Jesse Chan, T. Warburton

We evaluate the computational performance of the Bernstein-Bezier basis for discontinuous Galerkin (DG) discretizations and show how to exploit properties of derivative and lift operators specific to Bernstein polynomials for an optimal complexity quadrature-free evaluation of the DG formulation. Issues of efficiency and numerical stability are discussed in the context of a model wave propagation problem. We compare the performance of Bernstein-Bezier kernels to both a straightforward and a block-partitioned implementation of nodal DG kernels in a time-explicit GPU-accelerated DG solver. Computational experiments confirm the advantage of Bernstein-Bezier DG kernels over both straightforward and block-partitioned nodal DG kernels at high orders of approximation.

Jesse Chan, Russell J. Hewett, T. Warburton

Traditional time-domain discontinuous Galerkin (DG) methods result in large storage costs at high orders of approximation due to the storage of dense elemental matrices. In this work, we propose a weight-adjusted DG (WADG) methods for curvilinear meshes which reduce storage costs while retaining energy stability. A priori error estimates show that high order accuracy is preserved under sufficient conditions on the mesh, which are illustrated through convergence tests with different sequences of meshes.

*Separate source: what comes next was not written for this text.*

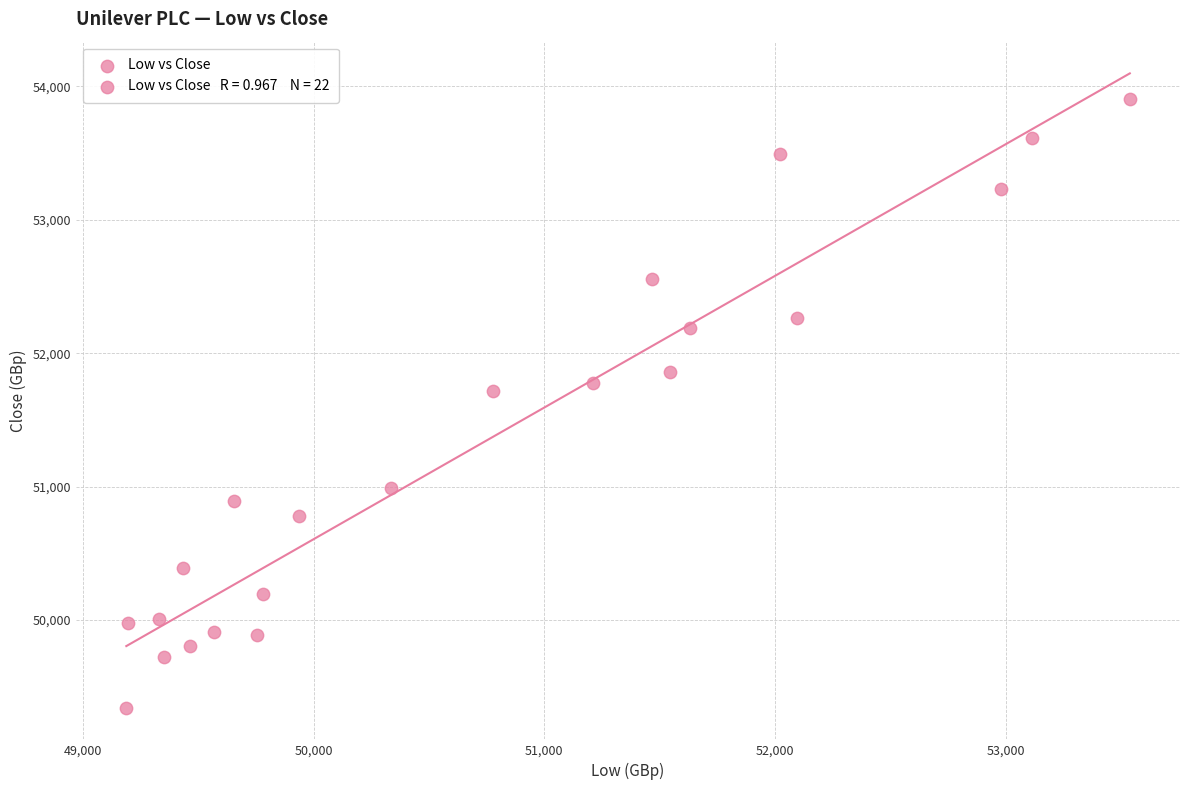

What is the range of Y values (max minus min)?

4564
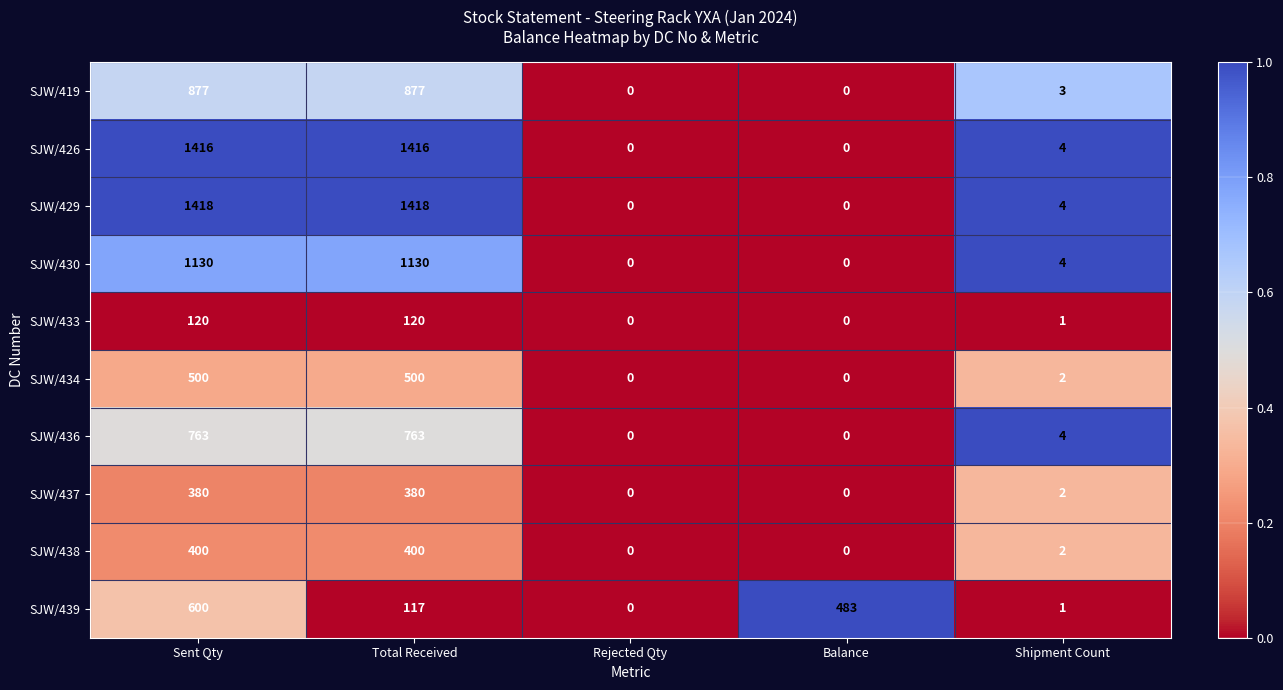

Which series has the largest total across all categories?

SJW/429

Numerical and computational experiments verify the accuracy and performance of WADG for a model problem on curved domains.

Arturo Vargas, Jesse Chan, Thomas Hagstrom et al.

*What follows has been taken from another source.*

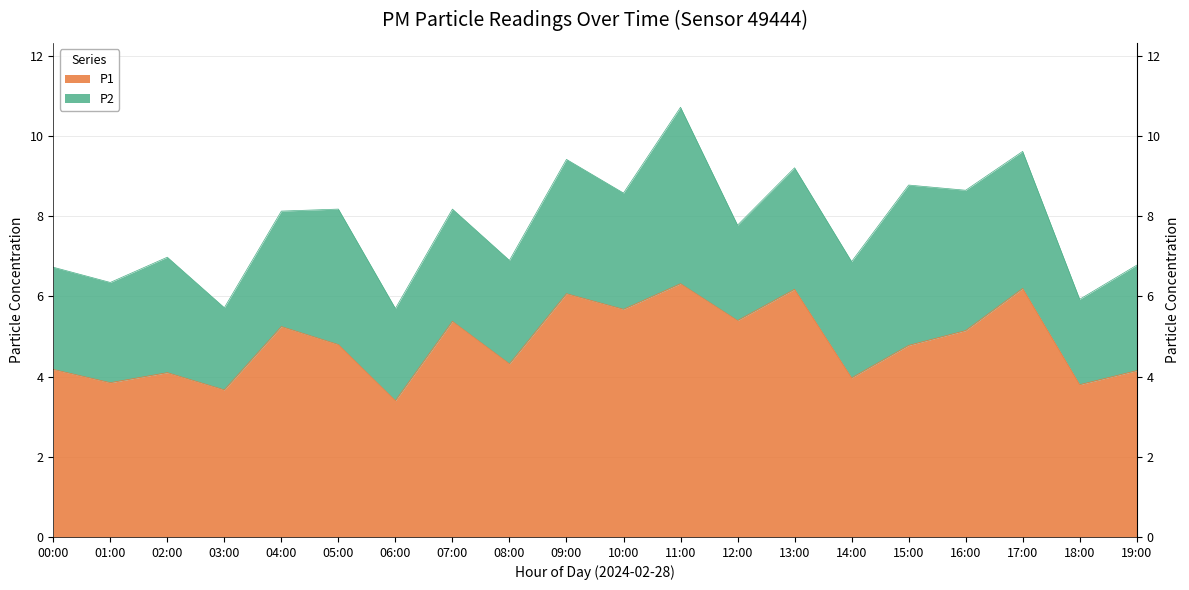

What position from the right is 09:00?

11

Hermite methods, as introduced by Goodrich et al., combine Hermite interpolation and staggered (dual) grids to produce stable high order accurate schemes for the solution of hyperbolic PDEs. We introduce three variations of this Hermite method which do not involve time evolution on dual grids. Computational evidence is presented regarding stability, high order convergence, and dispersion/dissipation properties for each new method. Hermite methods may also be coupled to discontinuous Galerkin (DG) methods for additional geometric flexibility. An example illustrates the simplification of this coupling of this coupling for the Hermite methods.

Jesse Chan, T. Warburton

We introduce a Bernstein-Bezier basis for the pyramid, whose restriction to the face reduces to the Bernstein-Bezier basis on the triangle or quadrilateral. The basis satisfies the standard positivity and partition of unity properties common to Bernstein polynomials, and spans the same space as non-polynomial pyramid bases in the literature.

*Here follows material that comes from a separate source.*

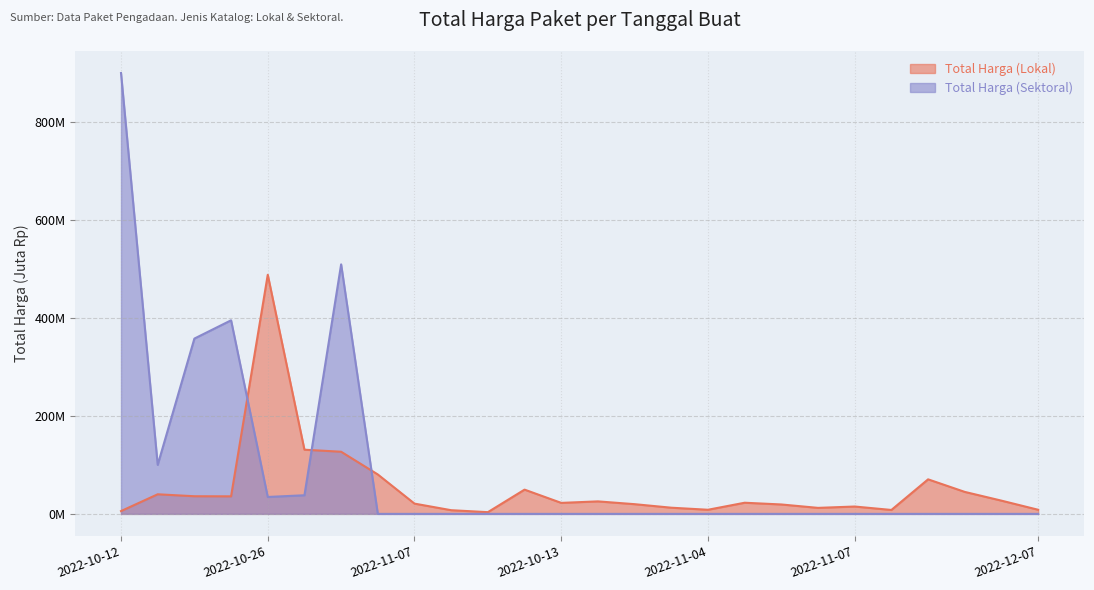

Reading left to right, what are all the values shown in this chart?

Total Harga (Lokal): 5.7	40.0	36.0	35.8	488.1	131.0	126.8	80.5	20.9	7.5	3.5	49.5	22.4	25.5	19.8	12.6	8.4	22.8	19.2	12.2	15.0	8.0	70.5	44.9	27.0	8.4
Total Harga (Sektoral): 900.0	100.0	357.9	395.2	34.5	38.0	509.4	0.0	0.0	0.0	0.0	0.0	0.0	0.0	0.0	0.0	0.0	0.0	0.0	0.0	0.0	0.0	0.0	0.0	0.0	0.0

Jesse Chan, Zheng Wang, Axel Modave et al.

We present a time-explicit discontinuous Galerkin (DG) solver for the time-domain acoustic wave equation on hybrid meshes containing vertex-mapped hexahedral, wedge, pyramidal and tetrahedral elements. Discretely energy-stable formulations are presented for both Gauss-Legendre and Gauss-Legendre-Lobatto (Spectral Element) nodal bases for the hexahedron. Stable timestep restrictions for hybrid meshes are derived by bounding the spectral radius of the DG operator using order-dependent constants in trace and Markov inequalities. Computational efficiency is achieved under a combination of element-specific kernels (including new quadrature-free operators for the pyramid), multi-rate timestepping, and acceleration using Graphics Processing Units.

Jesse Chan, T. Warburton

The use of pyramid elements is crucial to the construction of efficient hex-dominant meshes. For conforming nodal finite element methods with mixed element types, it is advantageous for nodal distributions on the faces of the pyramid to match those on the faces and edges of hexahedra and tetrahedra. We adapt existing procedures for constructing optimized tetrahedral nodal sets for high order interpolation to the pyramid with constrained face nodes, including two generalizations of the explicit Warp and Blend construction of nodes on the tetrahedron.